Last year, YouTube celebrated the 20th anniversary of its first-ever video: a grainy 19-second clip of cofounder Jawed Karim at the San Diego Zoo. Since 2005, YouTube - bought by Google for $1.65 billion in 2006 - has grown from a simple video-sharing site into a media powerhouse, with more than 20 billion videos uploaded. YouTube now leads America's TV viewing time, surpassing networks like Paramount, Fox, and Disney. Last year, YouTube was the second-largest media company by revenue ($54.2 billion) behind Disney.
Now, Google has revealed that YouTube brought in more than $60bn in revenue in 2025. The figure, which totals the money generated through advertising on YouTube as well as paid subscriptions, far surpasses streaming rival Netflix's $45bn revenue.

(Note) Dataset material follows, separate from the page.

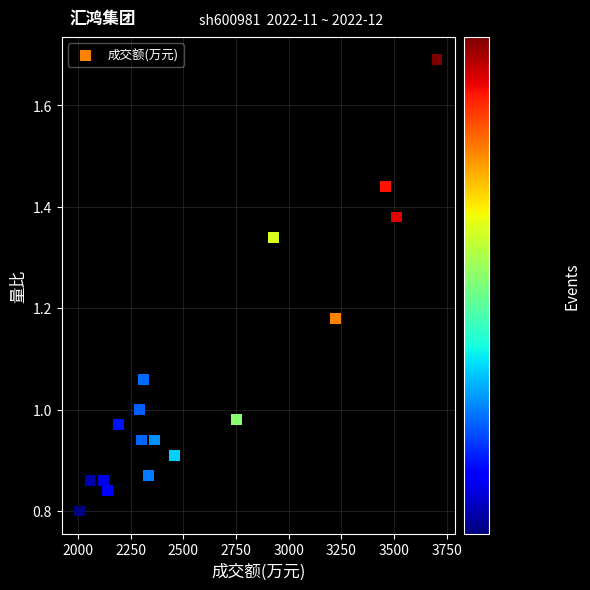

What is the range of X values (max minus min)?

1697.0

Midia Research said the different ways YouTube makes money - such as through adverts, or charging a monthly subscription to remove them - means it can "capitalise well" on its large audience. Google boss Sundar Pichai said YouTube Premium - its service letting users pay to remove ads between videos, or songs on its music service - had helped boost paid subscriptions across Google consumer services to more than 325 million in 2025 overall.
Whilst YouTube's $60bn revenue in 2025 beat that of rival Netflix, analytics firm Forrester said it was not an "apples-to-apples comparison", and noted that "the lion's share of YouTube's content is user-generated versus Hollywood-generated."
"YouTube is not just cat videos anymore," Netflix boss Ted Sarandos told US lawmakers in a recent Senate hearing about its plans to buy Warner Bros. "YouTube is TV".